Update the listing below by changing every "Summer Eventos" to "Summer Events" and reproduce all of its lines with nothing else altered.

[Extracted page text data]
━━━

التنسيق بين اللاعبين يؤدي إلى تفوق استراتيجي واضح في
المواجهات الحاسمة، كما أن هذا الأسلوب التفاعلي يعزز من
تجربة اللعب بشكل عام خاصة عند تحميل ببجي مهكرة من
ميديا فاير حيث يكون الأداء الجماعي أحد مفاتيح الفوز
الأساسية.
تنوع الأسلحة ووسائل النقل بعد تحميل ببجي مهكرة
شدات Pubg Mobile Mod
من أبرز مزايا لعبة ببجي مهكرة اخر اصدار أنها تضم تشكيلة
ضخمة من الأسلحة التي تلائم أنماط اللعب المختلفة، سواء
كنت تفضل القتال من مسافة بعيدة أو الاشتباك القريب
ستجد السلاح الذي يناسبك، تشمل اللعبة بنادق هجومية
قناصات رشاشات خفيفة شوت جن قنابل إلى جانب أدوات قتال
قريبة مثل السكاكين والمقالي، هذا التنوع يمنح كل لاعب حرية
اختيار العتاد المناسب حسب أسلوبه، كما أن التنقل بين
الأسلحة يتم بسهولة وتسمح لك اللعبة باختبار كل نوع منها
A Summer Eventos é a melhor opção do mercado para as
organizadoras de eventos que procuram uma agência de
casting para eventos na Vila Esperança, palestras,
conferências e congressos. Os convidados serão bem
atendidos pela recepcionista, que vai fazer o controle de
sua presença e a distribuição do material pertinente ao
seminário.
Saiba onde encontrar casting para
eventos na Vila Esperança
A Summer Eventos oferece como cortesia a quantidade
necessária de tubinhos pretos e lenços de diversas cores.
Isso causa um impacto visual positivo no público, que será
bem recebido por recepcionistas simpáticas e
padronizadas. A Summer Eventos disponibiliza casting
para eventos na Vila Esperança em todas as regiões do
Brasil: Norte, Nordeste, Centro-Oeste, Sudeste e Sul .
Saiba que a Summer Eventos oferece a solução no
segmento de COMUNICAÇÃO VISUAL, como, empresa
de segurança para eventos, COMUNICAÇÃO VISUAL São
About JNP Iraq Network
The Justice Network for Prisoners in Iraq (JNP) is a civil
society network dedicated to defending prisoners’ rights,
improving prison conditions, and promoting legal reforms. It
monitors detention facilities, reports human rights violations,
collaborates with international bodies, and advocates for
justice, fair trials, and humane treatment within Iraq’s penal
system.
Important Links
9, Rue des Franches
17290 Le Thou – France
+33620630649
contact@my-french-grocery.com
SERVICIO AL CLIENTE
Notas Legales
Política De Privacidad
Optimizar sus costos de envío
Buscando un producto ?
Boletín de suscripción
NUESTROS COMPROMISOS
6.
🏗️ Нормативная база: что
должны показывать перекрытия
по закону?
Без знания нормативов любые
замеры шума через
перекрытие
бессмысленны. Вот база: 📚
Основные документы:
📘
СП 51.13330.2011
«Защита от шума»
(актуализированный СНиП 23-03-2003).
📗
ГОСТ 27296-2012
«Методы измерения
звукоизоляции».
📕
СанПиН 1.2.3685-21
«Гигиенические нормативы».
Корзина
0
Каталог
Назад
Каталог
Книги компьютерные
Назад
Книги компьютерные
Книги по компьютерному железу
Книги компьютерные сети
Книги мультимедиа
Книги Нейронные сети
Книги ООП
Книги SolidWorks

━━━

→ FINISHED TASK:
التنسيق بين اللاعبين يؤدي إلى تفوق استراتيجي واضح في
المواجهات الحاسمة، كما أن هذا الأسلوب التفاعلي يعزز من
تجربة اللعب بشكل عام خاصة عند تحميل ببجي مهكرة من
ميديا فاير حيث يكون الأداء الجماعي أحد مفاتيح الفوز
الأساسية.
تنوع الأسلحة ووسائل النقل بعد تحميل ببجي مهكرة
شدات Pubg Mobile Mod
من أبرز مزايا لعبة ببجي مهكرة اخر اصدار أنها تضم تشكيلة
ضخمة من الأسلحة التي تلائم أنماط اللعب المختلفة، سواء
كنت تفضل القتال من مسافة بعيدة أو الاشتباك القريب
ستجد السلاح الذي يناسبك، تشمل اللعبة بنادق هجومية
قناصات رشاشات خفيفة شوت جن قنابل إلى جانب أدوات قتال
قريبة مثل السكاكين والمقالي، هذا التنوع يمنح كل لاعب حرية
اختيار العتاد المناسب حسب أسلوبه، كما أن التنقل بين
الأسلحة يتم بسهولة وتسمح لك اللعبة باختبار كل نوع منها
A Summer Events é a melhor opção do mercado para as
organizadoras de eventos que procuram uma agência de
casting para eventos na Vila Esperança, palestras,
conferências e congressos. Os convidados serão bem
atendidos pela recepcionista, que vai fazer o controle de
sua presença e a distribuição do material pertinente ao
seminário.
Saiba onde encontrar casting para
eventos na Vila Esperança
A Summer Events oferece como cortesia a quantidade
necessária de tubinhos pretos e lenços de diversas cores.
Isso causa um impacto visual positivo no público, que será
bem recebido por recepcionistas simpáticas e
padronizadas. A Summer Events disponibiliza casting
para eventos na Vila Esperança em todas as regiões do
Brasil: Norte, Nordeste, Centro-Oeste, Sudeste e Sul .
Saiba que a Summer Events oferece a solução no
segmento de COMUNICAÇÃO VISUAL, como, empresa
de segurança para eventos, COMUNICAÇÃO VISUAL São
About JNP Iraq Network
The Justice Network for Prisoners in Iraq (JNP) is a civil
society network dedicated to defending prisoners’ rights,
improving prison conditions, and promoting legal reforms. It
monitors detention facilities, reports human rights violations,
collaborates with international bodies, and advocates for
justice, fair trials, and humane treatment within Iraq’s penal
system.
Important Links
9, Rue des Franches
17290 Le Thou – France
+33620630649
contact@my-french-grocery.com
SERVICIO AL CLIENTE
Notas Legales
Política De Privacidad
Optimizar sus costos de envío
Buscando un producto ?
Boletín de suscripción
NUESTROS COMPROMISOS
6.
🏗️ Нормативная база: что
должны показывать перекрытия
по закону?
Без знания нормативов любые
замеры шума через
перекрытие
бессмысленны. Вот база: 📚
Основные документы:
📘
СП 51.13330.2011
«Защита от шума»
(актуализированный СНиП 23-03-2003).
📗
ГОСТ 27296-2012
«Методы измерения
звукоизоляции».
📕
СанПиН 1.2.3685-21
«Гигиенические нормативы».
Корзина
0
Каталог
Назад
Каталог
Книги компьютерные
Назад
Книги компьютерные
Книги по компьютерному железу
Книги компьютерные сети
Книги мультимедиа
Книги Нейронные сети
Книги ООП
Книги SolidWorks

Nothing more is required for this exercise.